Food in the Early Western Christian Monastic Tradition

When we strip our needs down to the barest minimum, there are only two things necessary for life: oxygenated air and food. Unless you dove below the ocean or flew above the troposphere five to ten miles above the earth's surface, oxygen is abundant and free. Food is ultimately what human beings labor for, according to Jewish scriptures, as price for their disobedience. Everything else is extra.

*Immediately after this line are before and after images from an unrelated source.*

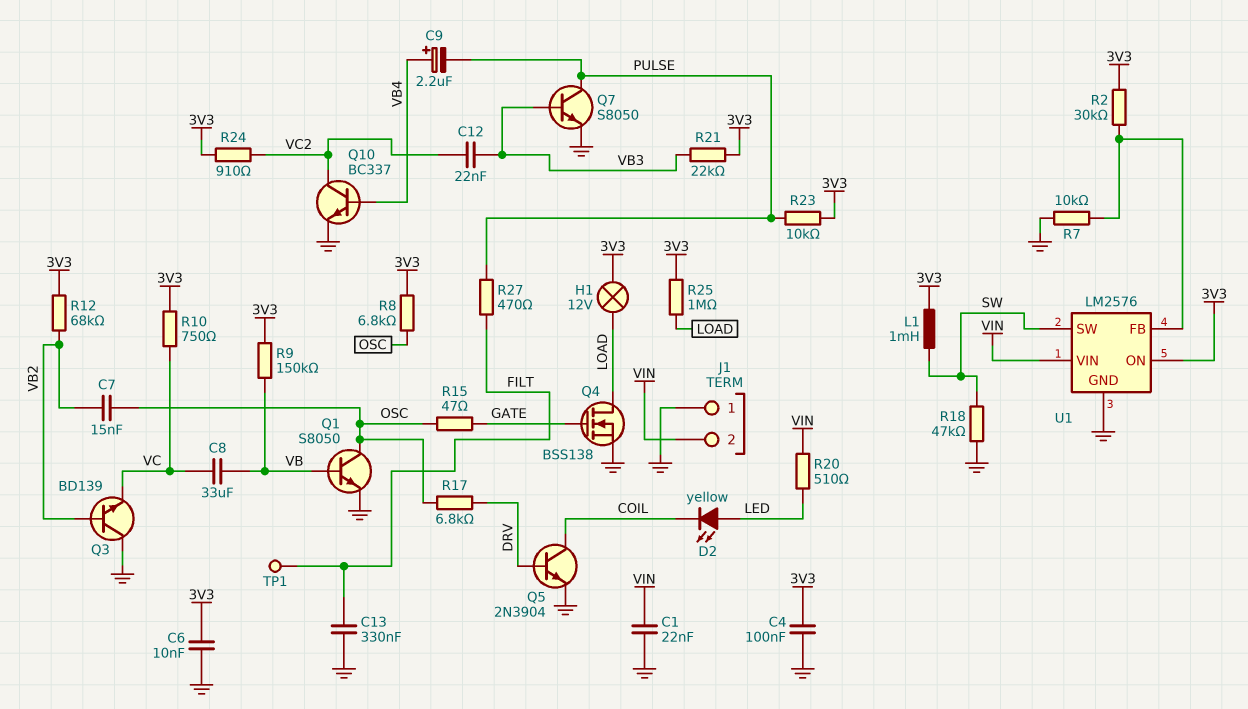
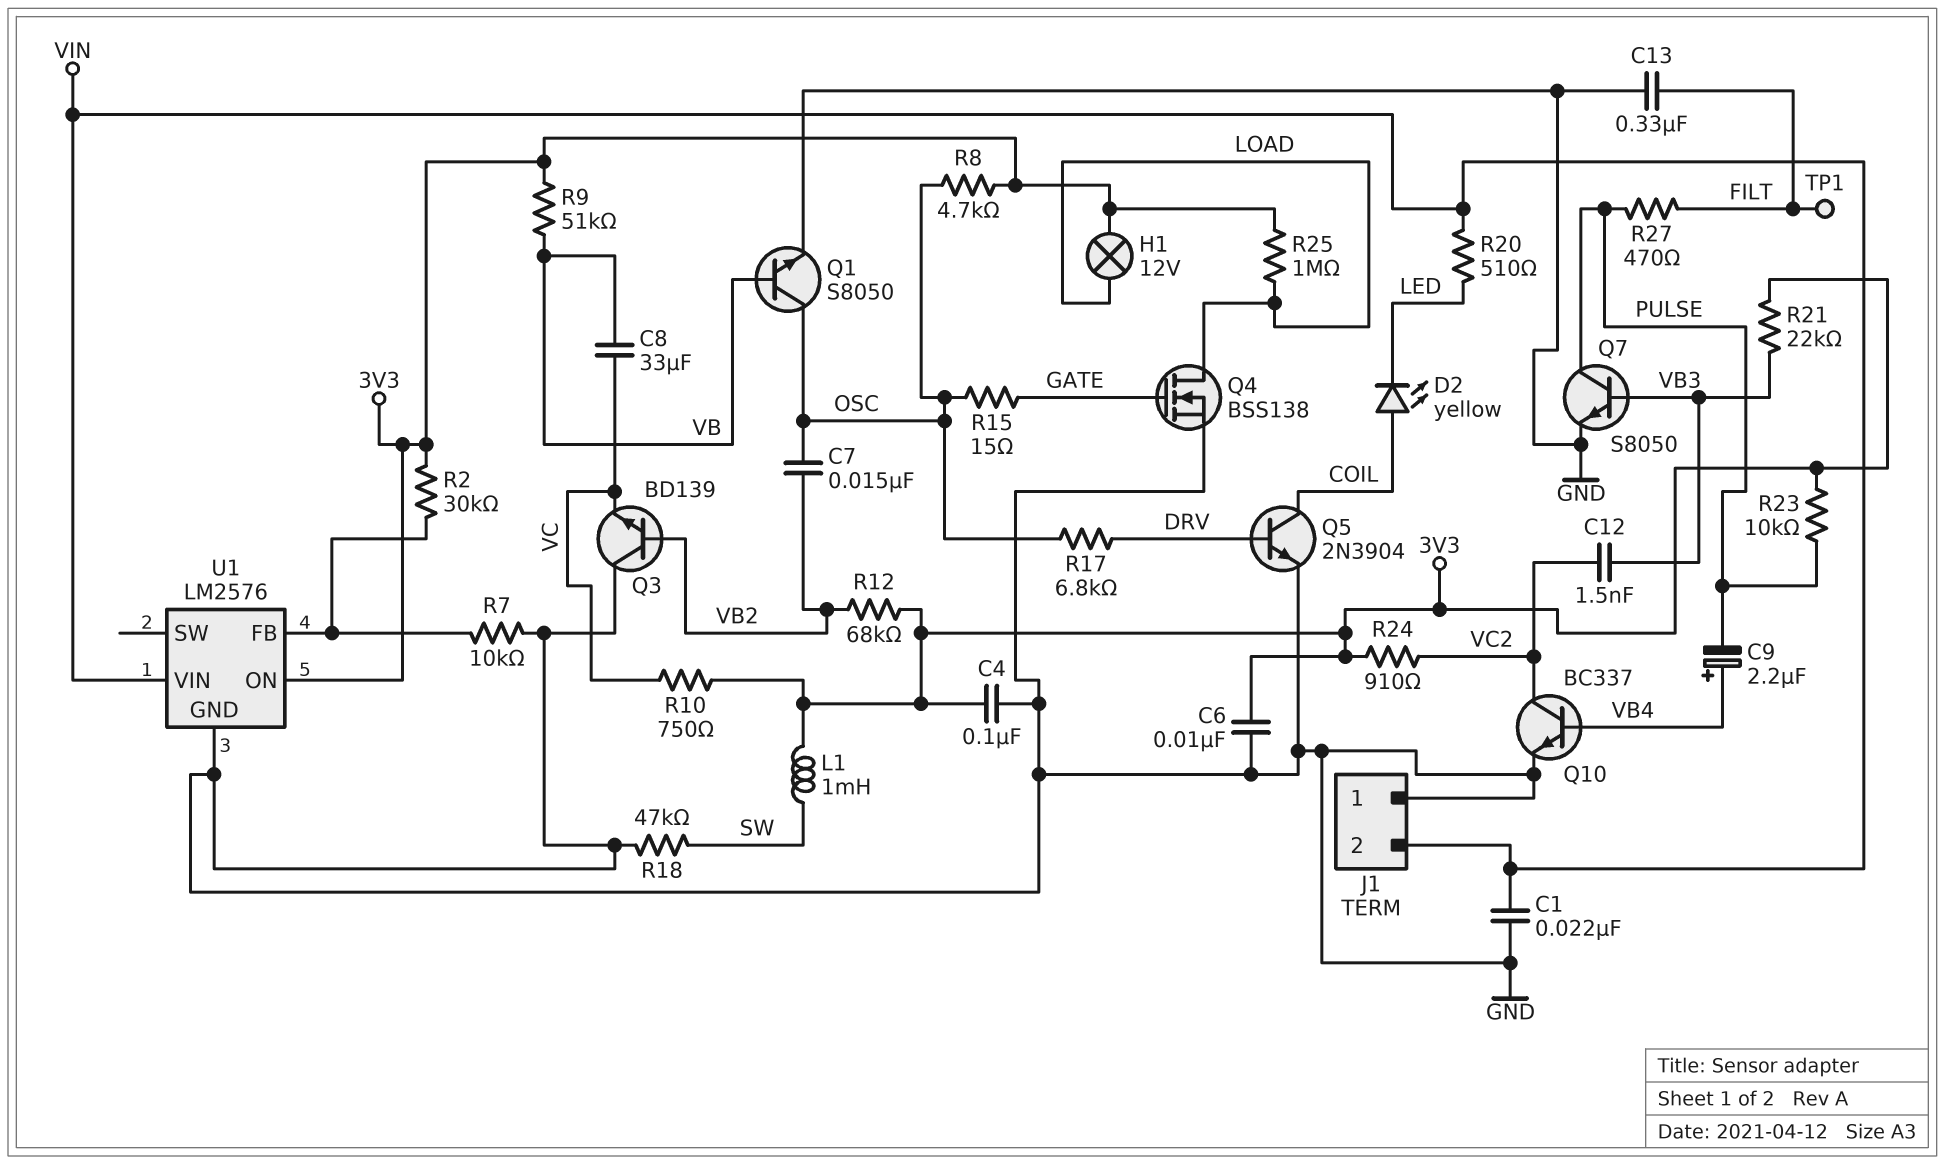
C12: 22nF (VB3, VC2) -> 1.5nF (VB3, VC2)
D2: LED yellow (A LED, K COIL) -> LED yellow (A COIL, K LED)
R8: 6.8k (3V3, OSC) -> 4.7k (3V3, OSC)
R9: 150k (3V3, VB) -> 51k (3V3, VB)
R15: 47 (GATE, OSC) -> 15 (GATE, OSC)
U1 pin SW: SW -> none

No wonder then that food is at the heart of most if not all religious traditions. St. Benedict in his famous Rule that most Western Christian monastics follow devoted several chapters to food and how the monks took it. Chapter 39 deals with the apportionment of food, chapter 40 with drink. The saint recommended two cooked dishes at each meal so monks had a choice. There were two meals a day, at the sixth hour (noon) and the ninth hour (three in the afternoon). Each monk was allotted a pound of bread a day regardless of whether the monks have one or two meals. This was long before Dr. Robert Atkins. Recognizing that individuals had differing needs for the amount of food, St. Benedict did not specify amounts for the rest of the meal. In the summer, when vegetables and fruits are available he recommended a third dish of these fresh produce. In earlier times, monks grew their own vegetables and fruits. He also made allowances for the elderly, the sick, and those who worked harder than usual that day. The flesh of "four-footed" animals was reserved only for the sick.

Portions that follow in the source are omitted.